Матрена Федоровна не ошиблась. В тридцатые годы писатель Панферов подолгу жил в селе Репном под Воронежем. Мы, начинающие литераторы, иногда бывали у него. Кто-то из областных партийных работников сообщил ему о кулацком мятеже в Коршеве. Панферов сразу поехал туда, и через некоторое время в газете появился отрывок, озаглавленный «Событие в Полдомасове». Это была новая глава романа «Бруски», над которым писатель тогда работал.
Все же мне хочется, чтобы Матрена Федоровна поделилась тем, что она сама помнит.
— Испугалась я очень, — говорит Тимашова, и по лицу ее пробегает тень. — Мы ведь как раз напротив того дома жили.

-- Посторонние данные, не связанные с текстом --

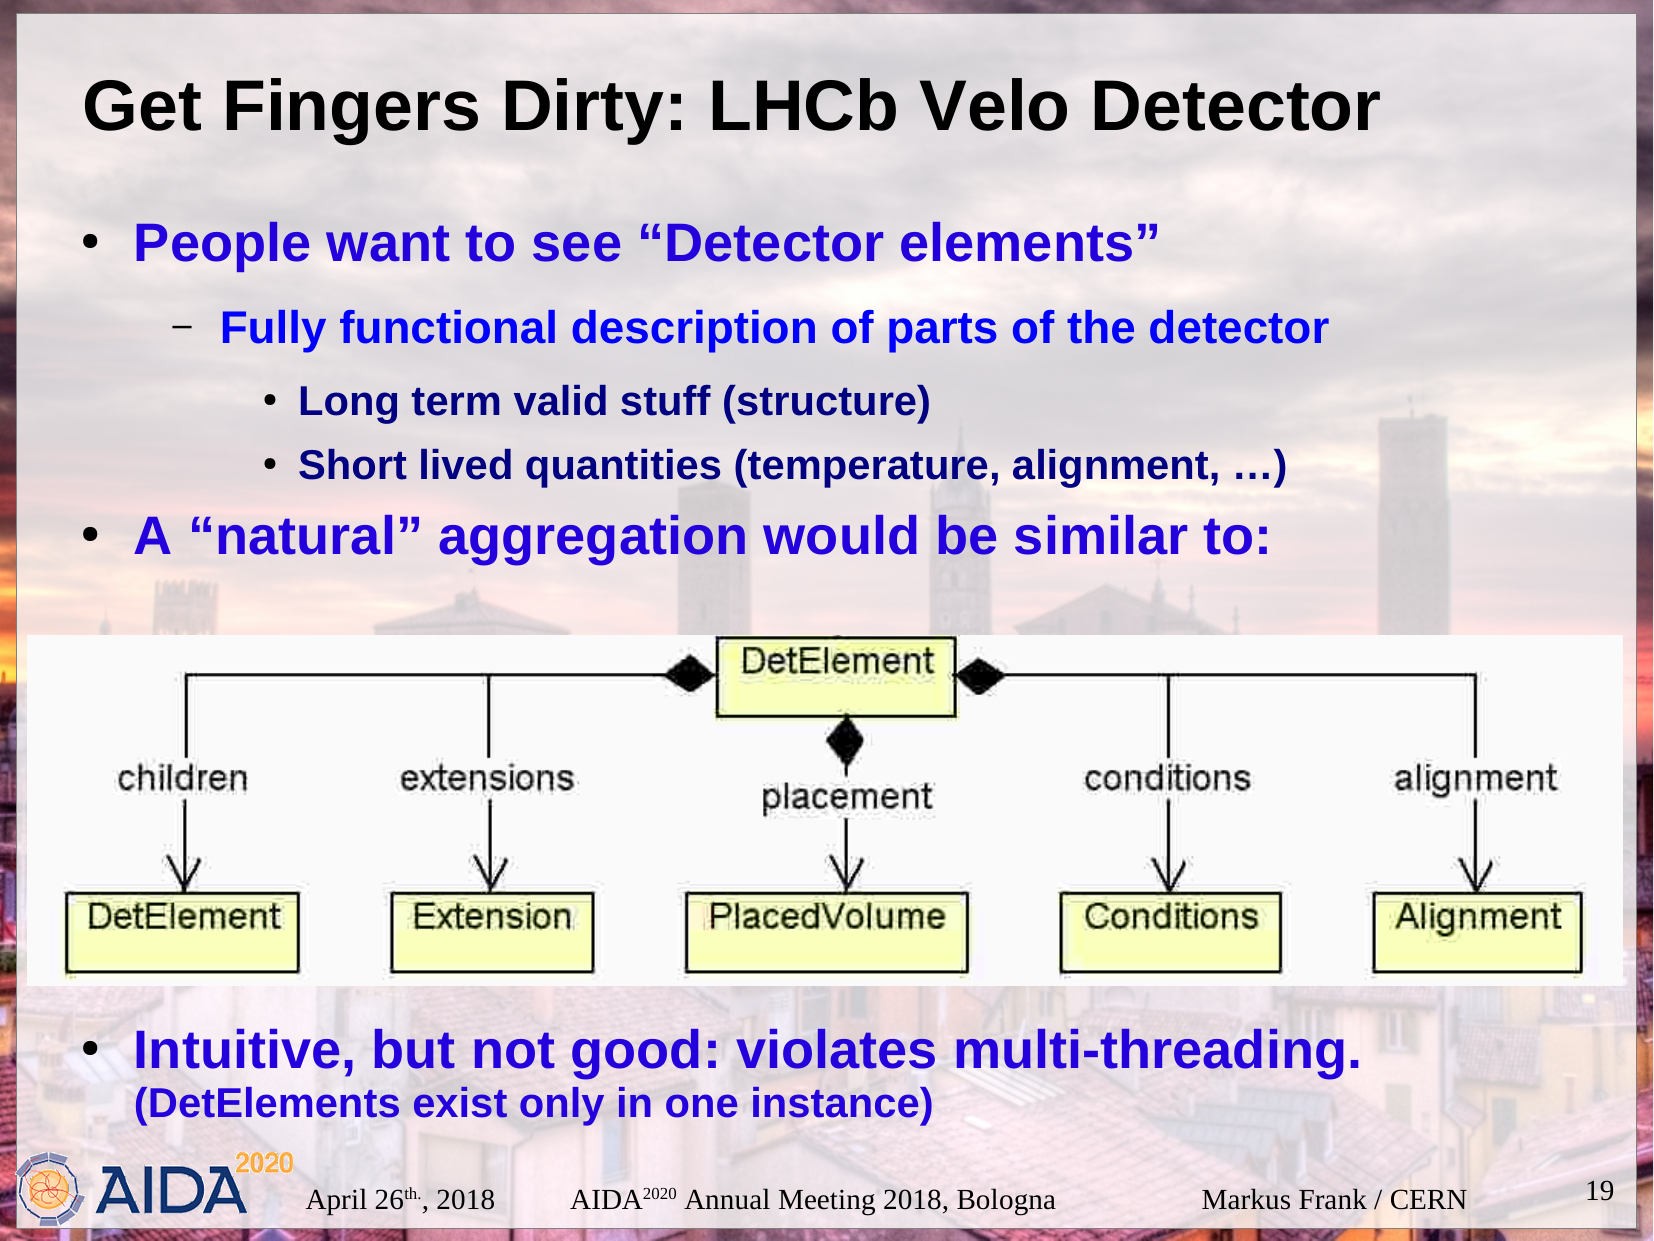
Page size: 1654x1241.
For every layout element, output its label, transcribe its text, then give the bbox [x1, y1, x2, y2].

picture [0, 0, 1654, 1241]
list People want to see “Detector elements” Fully functional description of parts of the detector Long term valid stuff (structure) Short lived quantities (temperature, alignment, …) A “natural” aggregation would be similar to: Intuitive, but not good: violates multi-threading. (DetElements exist only in one instance) [63, 212, 1611, 635]
list People want to see “Detector elements” Fully functional description of parts of the detector Long term valid stuff (structure) Short lived quantities (temperature, alignment, …) A “natural” aggregation would be similar to: Intuitive, but not good: violates multi-threading. (DetElements exist only in one instance) [63, 986, 1611, 1127]
title Get Fingers Dirty: LHCb Velo Detector [82, 19, 1535, 191]
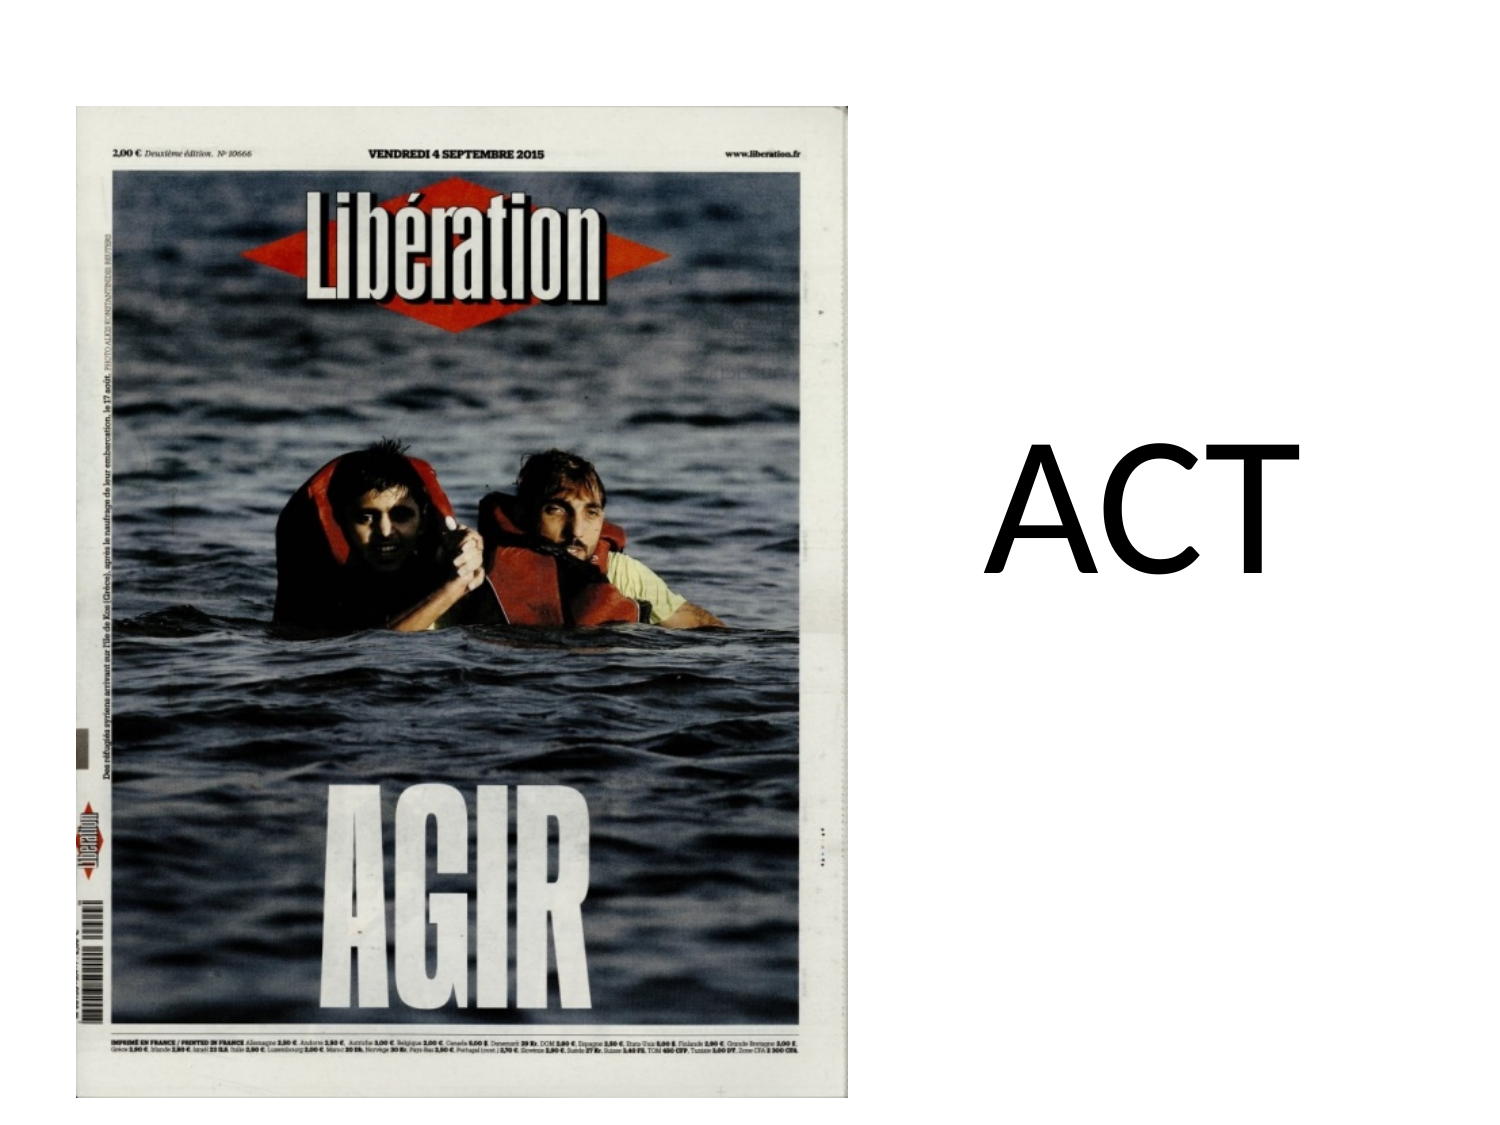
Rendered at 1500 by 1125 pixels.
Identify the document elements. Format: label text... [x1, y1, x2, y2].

picture [76, 106, 848, 1098]
text_box ACT [968, 366, 1318, 621]
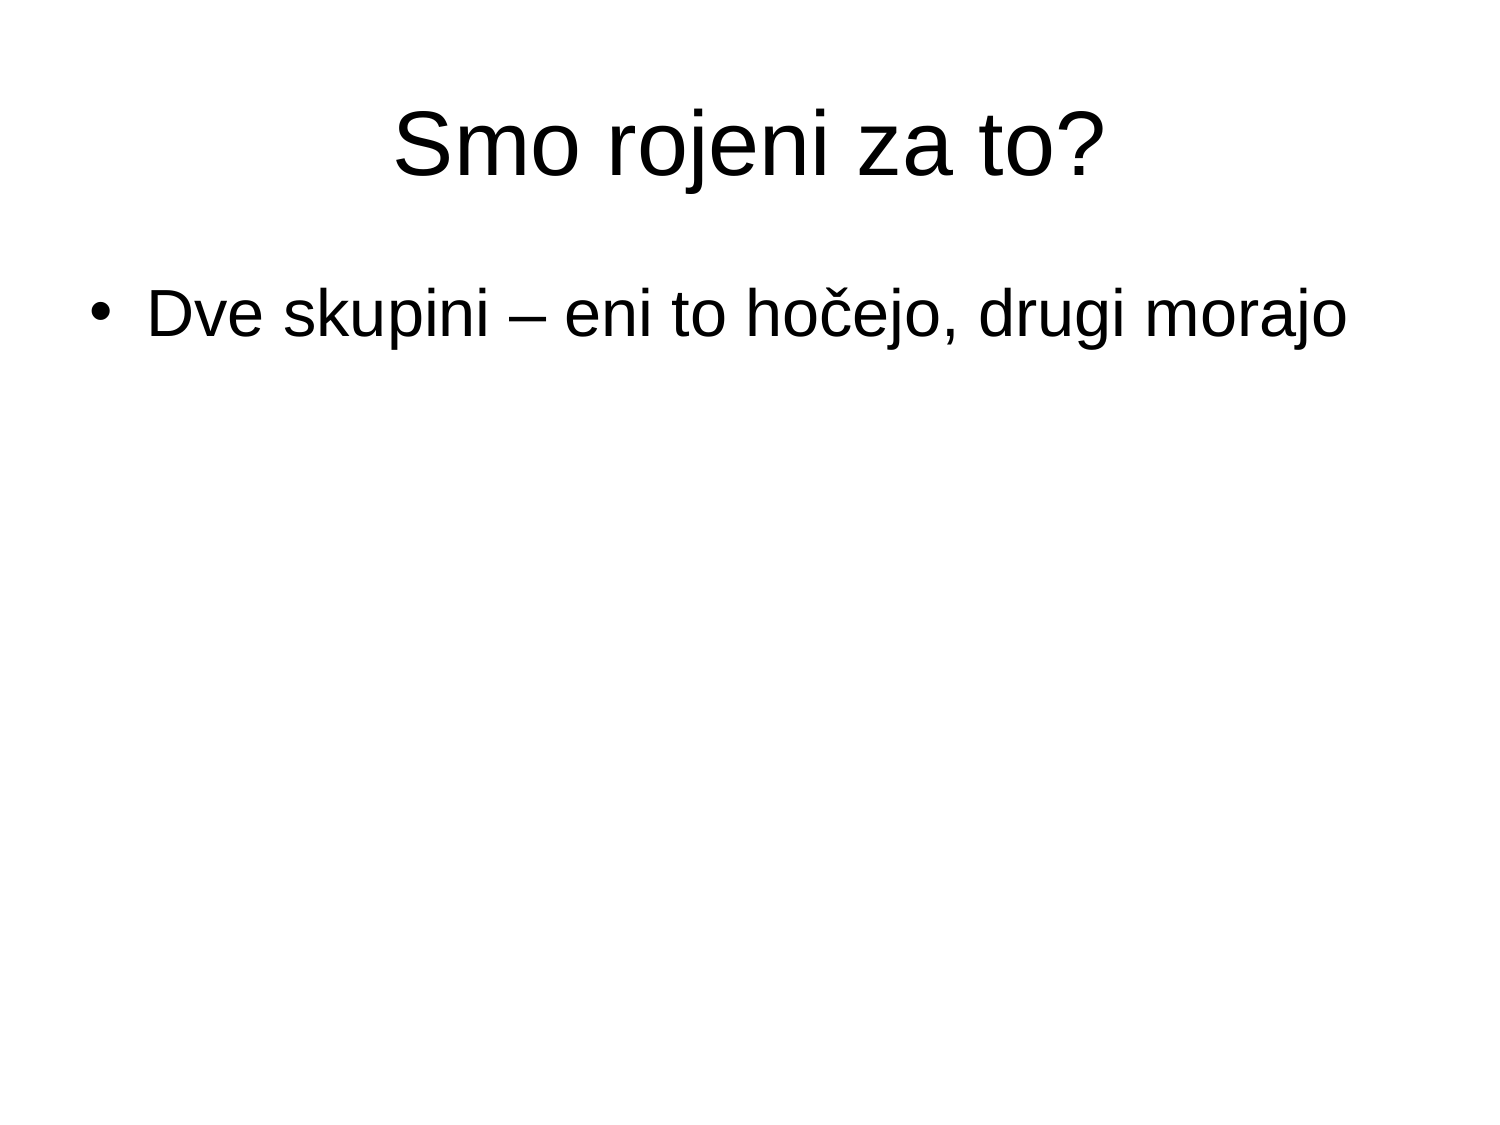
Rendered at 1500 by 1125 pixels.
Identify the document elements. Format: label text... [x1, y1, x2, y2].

list Dve skupini – eni to hočejo, drugi morajo [75, 262, 1426, 1006]
title Smo rojeni za to? [75, 45, 1426, 233]
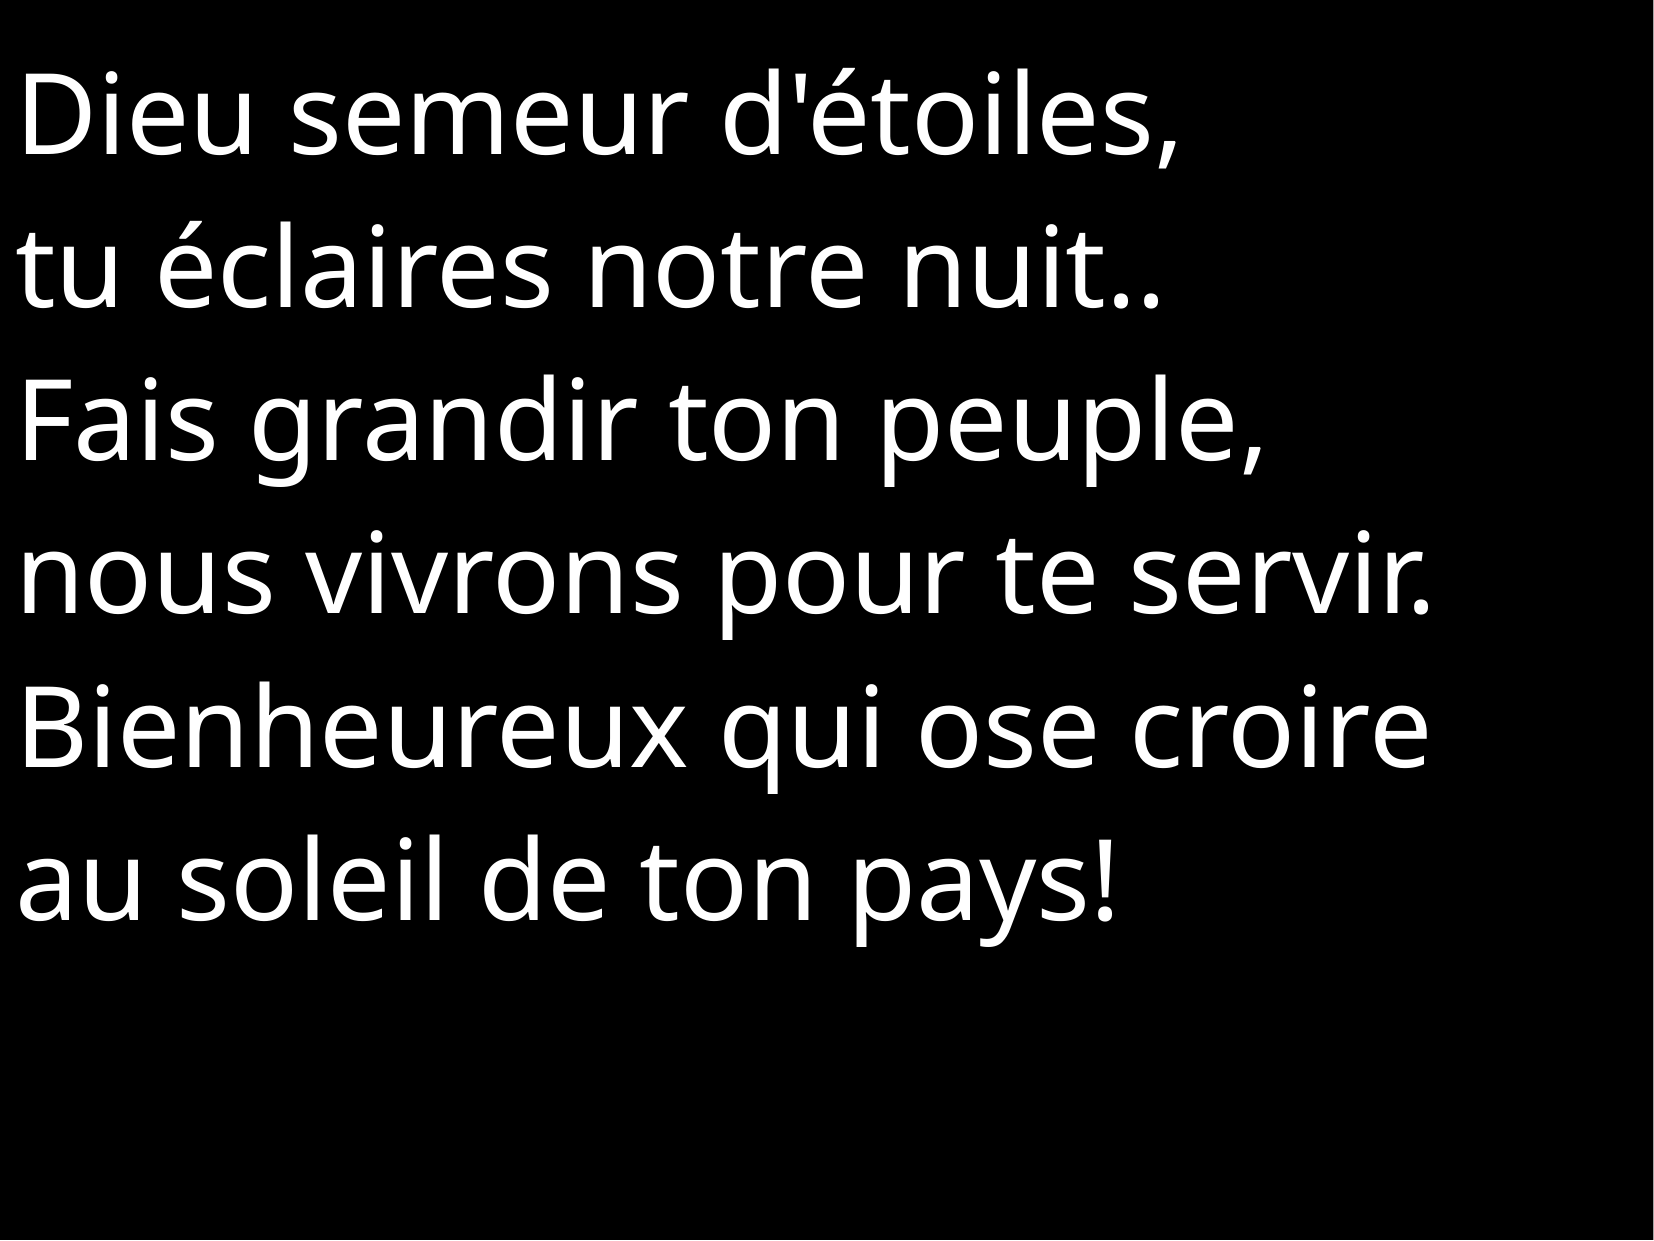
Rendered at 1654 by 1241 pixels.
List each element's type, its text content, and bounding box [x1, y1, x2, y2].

text_box Dieu semeur d'étoiles, tu éclaires notre nuit.. Fais grandir ton peuple, nous vivrons pour te servir. Bienheureux qui ose croire au soleil de ton pays! [0, 26, 1642, 1196]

Когда началось волнение на улице, мой отец говорит: «Что-то будет. Ох, недоброе будет! Надо холодное оружие прибрать». Я удивилась: какое у нас оружие? А он собрал топор, косу, вилы, отнес в ригу и зарыл в соломе.
А возле сельсовета уже бушует пьяная толпа.
Тут все и свершилось...
Дедушка наш уже слепой был, девяностолетний. Я к нему полезла на печку, вся трясусь, кирпичи горячие, а меня знобит. Там в мешке просо лежало, досушивалось. Дедушка пододвинул мешок, укрыл мне ноги. Сам молитву шепчет.
У нас полная изба народу. Женщины кричат. У одной муж там был в сельсовете. Он выскочил, его убили тут же посреди улицы.
Матрена Федоровна встряхнула головой, словно отгоняя тягостные видения.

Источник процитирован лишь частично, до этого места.